_Assigned task_
Leaving the pictures out, transcribe the records below exactly.

----------------

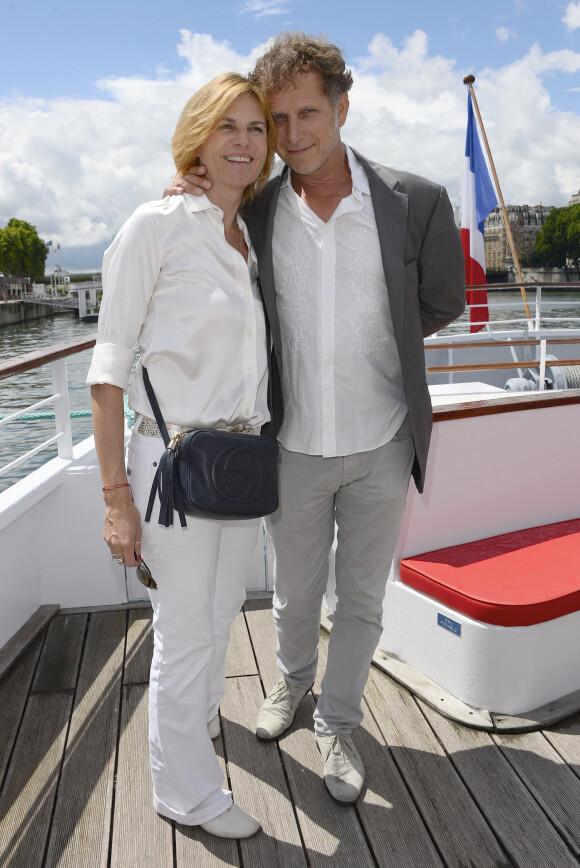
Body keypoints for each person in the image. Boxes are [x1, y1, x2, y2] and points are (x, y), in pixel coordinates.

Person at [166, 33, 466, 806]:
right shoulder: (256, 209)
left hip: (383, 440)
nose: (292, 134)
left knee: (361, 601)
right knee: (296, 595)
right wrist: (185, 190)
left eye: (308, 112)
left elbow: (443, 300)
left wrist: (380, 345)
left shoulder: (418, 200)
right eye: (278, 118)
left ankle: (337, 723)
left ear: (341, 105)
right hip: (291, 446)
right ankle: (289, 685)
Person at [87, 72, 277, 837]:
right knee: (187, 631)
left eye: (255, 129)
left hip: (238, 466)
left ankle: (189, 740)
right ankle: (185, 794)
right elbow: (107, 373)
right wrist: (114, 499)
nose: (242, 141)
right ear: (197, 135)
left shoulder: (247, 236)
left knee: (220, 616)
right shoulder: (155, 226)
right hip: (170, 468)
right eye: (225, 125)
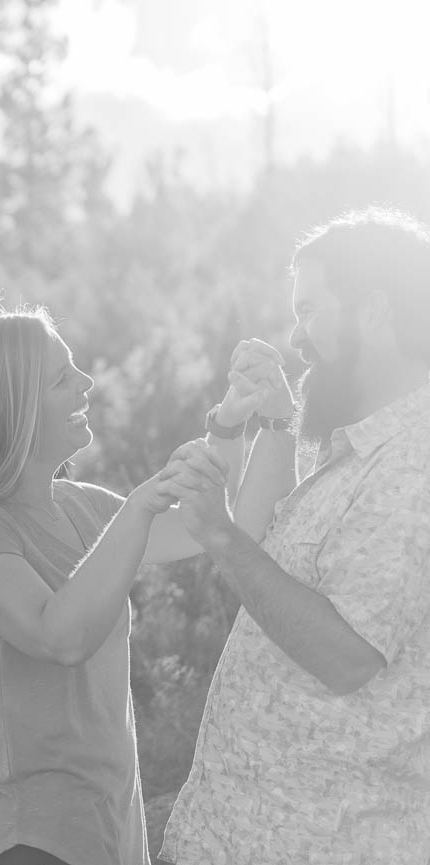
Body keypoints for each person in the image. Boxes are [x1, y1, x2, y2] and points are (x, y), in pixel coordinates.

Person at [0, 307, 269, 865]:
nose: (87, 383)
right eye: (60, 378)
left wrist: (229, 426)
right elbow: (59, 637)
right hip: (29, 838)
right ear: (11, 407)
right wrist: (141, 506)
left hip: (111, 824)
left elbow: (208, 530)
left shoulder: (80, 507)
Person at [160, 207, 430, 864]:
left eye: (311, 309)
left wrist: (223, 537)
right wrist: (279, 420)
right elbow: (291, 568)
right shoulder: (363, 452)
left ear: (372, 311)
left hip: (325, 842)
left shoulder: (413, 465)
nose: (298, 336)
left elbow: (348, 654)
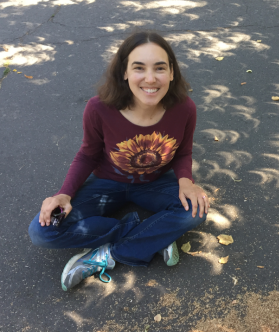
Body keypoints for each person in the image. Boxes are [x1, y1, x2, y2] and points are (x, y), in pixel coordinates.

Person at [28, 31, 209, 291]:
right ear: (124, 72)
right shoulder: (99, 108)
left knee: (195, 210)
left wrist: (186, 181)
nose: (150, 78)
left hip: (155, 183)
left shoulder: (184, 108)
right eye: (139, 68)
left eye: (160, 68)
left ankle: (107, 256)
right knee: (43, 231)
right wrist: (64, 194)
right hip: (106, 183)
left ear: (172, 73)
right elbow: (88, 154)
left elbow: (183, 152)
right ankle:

----------------

_Exercise response_
Body keypoints for each person in the image. Boxes are [x1, y1, x2, y2] and points are (x, y), in pixel coordinates.

Person at [166, 33, 466, 806]:
right shoulder: (256, 209)
left hip: (383, 440)
nose: (292, 134)
left knee: (361, 601)
right knee: (296, 595)
right wrist: (185, 190)
left eye: (308, 112)
left elbow: (443, 300)
left wrist: (380, 345)
left shoulder: (418, 200)
right eye: (278, 118)
left ankle: (337, 723)
left ear: (341, 105)
right hip: (291, 446)
right ankle: (289, 685)
Person at [87, 72, 277, 837]:
right knee: (187, 631)
left eye: (255, 129)
left hip: (238, 466)
left ankle: (189, 740)
right ankle: (185, 794)
right elbow: (107, 373)
right wrist: (114, 499)
nose: (242, 141)
right ear: (197, 135)
left shoulder: (247, 236)
left knee: (220, 616)
right shoulder: (155, 226)
right hip: (170, 468)
right eye: (225, 125)
Body keypoints for each person in the image. Boxes are [x1, y1, x2, y2] and points are (x, y), in pixel coordinates.

Person at [0, 307, 269, 865]:
nose: (87, 383)
right eye: (60, 378)
left wrist: (229, 426)
right elbow: (59, 637)
right hip: (29, 838)
right ear: (11, 407)
right wrist: (141, 506)
left hip: (111, 824)
left elbow: (208, 530)
left shoulder: (80, 507)
Person at [160, 207, 430, 864]:
left eye: (311, 309)
left wrist: (223, 537)
right wrist: (279, 420)
right elbow: (291, 568)
right shoulder: (363, 452)
left ear: (372, 311)
left hip: (325, 842)
left shoulder: (413, 465)
nose: (298, 336)
left elbow: (348, 654)
Body keypoints for each person in the image. Boxes are [x1, y1, x2, y2] and points are (x, y), in pixel coordinates.

Person at [28, 31, 209, 291]:
right ear: (124, 72)
right shoulder: (99, 108)
left knee: (195, 210)
left wrist: (186, 181)
nose: (150, 78)
left hip: (155, 183)
left shoulder: (184, 108)
right eye: (139, 68)
left eye: (160, 68)
left ankle: (107, 256)
right knee: (43, 231)
right wrist: (64, 194)
right hip: (106, 183)
left ear: (172, 73)
right elbow: (88, 154)
left elbow: (183, 152)
right ankle:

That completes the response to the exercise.